Meu Deus, percebo, estamos assistindo o show de Robert Plant pelos fundos.
Enquanto isso, Clarice –Goulart conta como andava por Copacabana, num dia tão lindo, olhando as lojas, e sentiu um bem estar tão grande, mas tão grande, que se achou mãe: mãe do próprio Deus Criador. E foi andando assim, com a capa aberta às costas, pelo vento, em amplos passos, com elegantes saltos altos.
Ah, eu me lembrava da primeira vez que vi um filme do Led Zeppelin em que Robert Plant cantava, abraçado ao guitarrista, com a camisa aberta, a calça baixíssima na cintura, os cabelos longos e encaracolados, e a voz extremamente peculiar, aguda. Era belo. Apaixonei-me.

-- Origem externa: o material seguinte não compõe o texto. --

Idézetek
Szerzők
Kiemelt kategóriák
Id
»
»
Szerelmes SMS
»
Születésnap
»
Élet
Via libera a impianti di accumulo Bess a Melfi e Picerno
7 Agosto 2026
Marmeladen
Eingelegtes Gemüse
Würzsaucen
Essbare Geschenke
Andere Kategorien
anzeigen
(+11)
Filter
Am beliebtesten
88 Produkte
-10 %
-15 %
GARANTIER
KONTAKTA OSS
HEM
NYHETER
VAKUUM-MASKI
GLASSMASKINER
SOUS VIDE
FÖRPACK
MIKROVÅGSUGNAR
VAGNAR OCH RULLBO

O disco deles que mais me marcou foi Physical Graffiti, em que uma capa muito bem feita retratava um velho edifício onde as janelinhas mostravam os integrantes da banda, as letras do nome e várias imagens meio sem conexão umas com as outras. Era maravilhoso. Ao visitar uma prima roqueira, eu me deitava no chão, fazendo tocar aquele disco bem alto, com as caixas de som ao meu redor, uma de cada lado, inundada de música. “Lie, lie, lie, in the light....”
Foi quando Clarice quase pisou numa ratazana. Em um segundo deixou de ser mãe de Deus! Foi tomada por um nojo horrível! O rato era ruivo, ainda por cima! Ela tinha pavor de ratos, ainda mais um morto, era como se quisesse se obrigar a tocá-lo, mas sabia que o nojo era indizível, vendo ali aquele animal deitado, com os pelos avermelhados.

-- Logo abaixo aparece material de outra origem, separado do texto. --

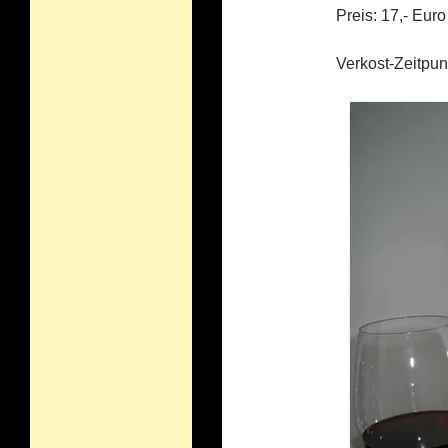
Preis: 17,- Euro
Verkost-Zeitpu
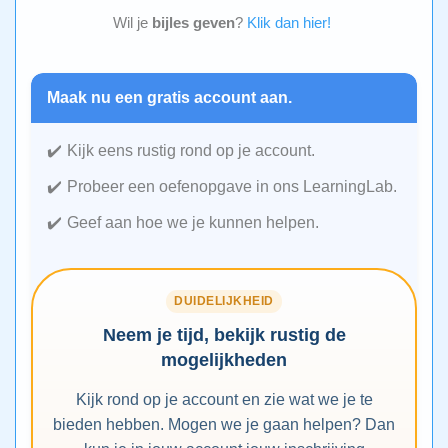
Wil je
bijles geven
?
Klik dan hier!
Maak nu een gratis account aan.
Kijk eens rustig rond op je account.
Probeer een oefenopgave in ons LearningLab.
Geef aan hoe we je kunnen helpen.
DUIDELIJKHEID
Neem je tijd, bekijk rustig de
mogelijkheden
Kijk rond op je account en zie wat we je te
bieden hebben. Mogen we je gaan helpen? Dan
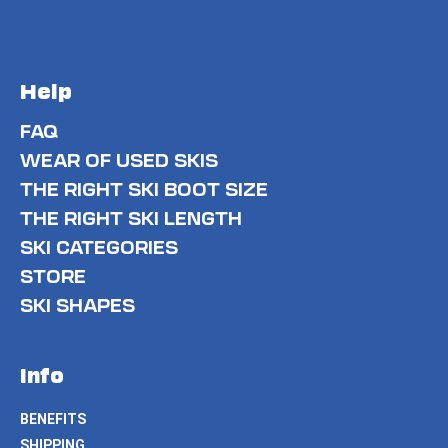
Help
FAQ
WEAR OF USED SKIS
THE RIGHT SKI BOOT SIZE
THE RIGHT SKI LENGTH
SKI CATEGORIES
STORE
SKI SHAPES
Info
BENEFITS
SHIPPING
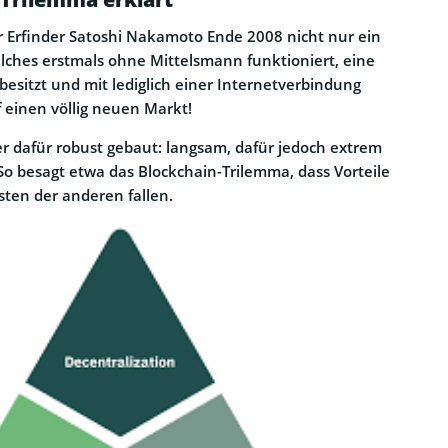
er Erfinder Satoshi Nakamoto Ende 2008 nicht nur ein
ches erstmals ohne Mittelsmann funktioniert, eine
besitzt und mit lediglich einer Internetverbindung
f einen völlig neuen Markt!
ber dafür robust gebaut: langsam, dafür jedoch extrem
 So besagt etwa das Blockchain-Trilemma, dass Vorteile
sten der anderen fallen.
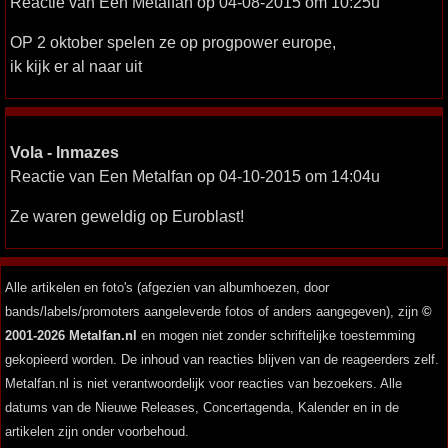
Reactie van Een Metalfan op 04-08-2015 om 10:25u
OP 2 oktober spelen ze op progpower europe,
ik kijk er al naar uit
Vola - Inmazes
Reactie van Een Metalfan op 04-10-2015 om 14:04u
Ze waren geweldig op Euroblast!
Alle artikelen en foto's (afgezien van albumhoezen, door
bands/labels/promoters aangeleverde fotos of anders aangegeven), zijn
©
2001-2026 Metalfan.nl
en mogen niet zonder schriftelijke toestemming
gekopieerd worden. De inhoud van reacties blijven van de reageerders zelf.
Metalfan.nl is niet verantwoordelijk voor reacties van bezoekers. Alle
datums van de Nieuwe Releases, Concertagenda, Kalender en in de
artikelen zijn onder voorbehoud.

E o que será que ele tocava então, talvez alguma das músicas daquele show em que havia a banda egípcia. Eu tentava adivinhar as melodias pelo som difuso que passava através do teatro e pensava em percorrer as coxias, fugir dos seguranças, entrar no show dele por trás. Esqueci por alguns momentos de Clarice. Mas eu queria ver Clarice também, eu queria ouvir Clarice! Então, prestava atenção em Clarice, que descera do ônibus à noite, no Jardim Botânico, perdendo-se entre folhas e cachoeiras. Mas o Robert Plant era o homem que disse que uma mulher estava comprando uma escada para o paraíso, achando que tudo o que reluz é ouro! O homem que invocava o ritual shamânico, pedindo que os quatro ventos o guiassem, e chamava Deus de “o grande rearranjador”. Como era lindo isso! Enquanto Clarice se perdia entre folhas, cascas, e águas.

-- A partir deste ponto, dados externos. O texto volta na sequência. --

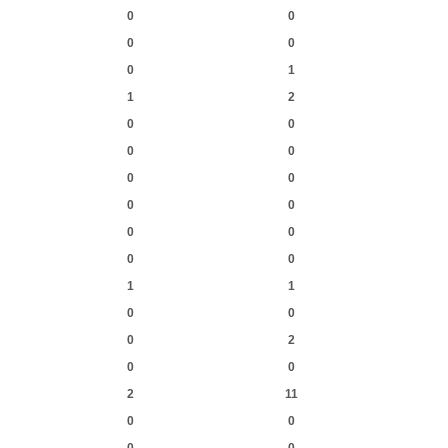
0
0
0
0
0
1
1
2
0
0
0
0
0
0
0
0
0
0
0
0
1
1
0
0
0
2
0
0
2
11
0
0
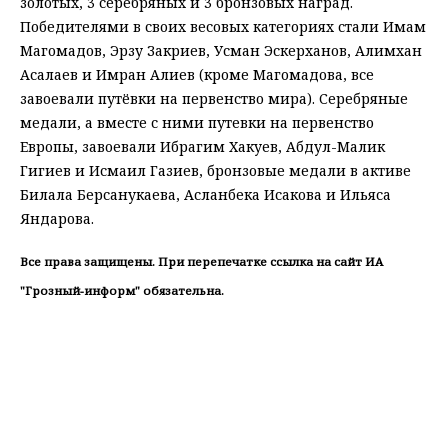
золотых, 3 серебряных и 3 бронзовых наград.
Победителями в своих весовых категориях стали Имам
Магомадов, Эрзу Закриев, Усман Эскерханов, Алимхан
Асалаев и Имран Алиев (кроме Магомадова, все
завоевали путёвки на первенство мира). Серебряные
медали, а вместе с ними путевки на первенство
Европы, завоевали Ибрагим Хакуев, Абдул-Малик
Гигиев и Исмаил Газиев, бронзовые медали в активе
Билала Берсанукаева, Асланбека Исакова и Ильяса
Яндарова.
Все права защищены. При перепечатке ссылка на сайт ИА
"Грозный-информ" обязательна.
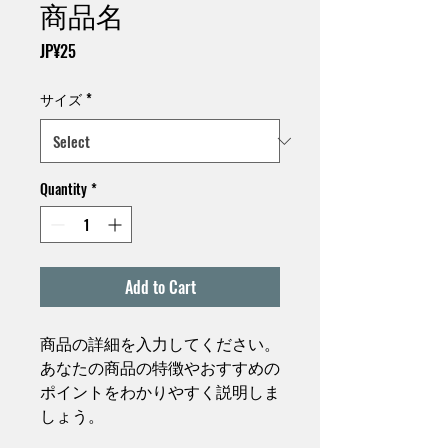
商品名
Price
JP¥25
サイズ
*
Quantity
*
Add to Cart
商品の詳細を入力してください。
あなたの商品の特徴やおすすめの
ポイントをわかりやすく説明しま
しょう。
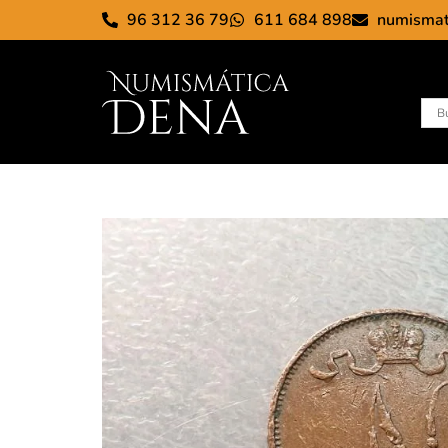
96 312 36 79
611 684 898
numisma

Eu sabia que Robert Plant era simpático, após ler uma reportagem da BBC em que o jornalista contava que foi até ele, visitá-lo no campo inglês, e ele veio pessoalmente, de Land Rover, pegá-lo na estação de trem. Achei o máximo: imaginei-me jornalista, entrevistando o homem dos cachos loiros e daquela voz sensacional, que ele nunca poupou, tanto que chegou a perdê-la e ter que fazer uma cirurgia.
Mas Clarice, oh, Clarice foi aquela que nasceu para salvar a sua mãe, doente, mas não salvou: aquela filha de um judeu contador de histórias, no melhor estilo ídiche, que respondia as perguntas do entrevistador da maneira mais sincera e desconcertante possível. E ela não deixava de dizer que não tinha sotaque, mas sim a língua “presa”: que poderia ser operada, mas seria muito doloroso, e por isso ela não operava.
Robert Plant deixou o Led Zepellin e foi o fim dessa banda. Todos diziam que o cantor loiro estaria acabado sem o fabuloso som da guitarra de seu eterno parceiro, Jimmy Page. No entanto, ele saiu, fundou uma outra banda e criou um dos sucessos românticos mais melosos do universo, daqueles de pingar mel – Sea of Love – que muita gente não sabe que é cantada por esse roqueiro durão de ar selvagem, que ganhou mais uma pequena fortuna com essa música. E ele prosseguiu em diversos discos, alguns bons, outros nem tanto, mas nos últimos anos tem sido bastante feliz.
E assim Clarice nos contou de sua vida um tanto solitária, fazendo uma última oração para que quando chegasse a sua hora final não lhe faltasse, ao menos, uma mão humana. Minha filha e eu nos entreolhamos mais uma vez, emocionadas, um pouco eufóricas, com vontade chorar, sem fôlego: faltara-nos dinheiro para ir ao show de Plant, caríssimo. Mas sentíamos como se tivéssemos estado presentes, pelo menos um pouco presentes, na vibração, no ritmo profundo, que fizera tremer o velho teatro.
Farwell, Robert Plant. Até um dia.
*Claudia Lopes Borio é roqueira, decididamente, E escritora em Curitiba.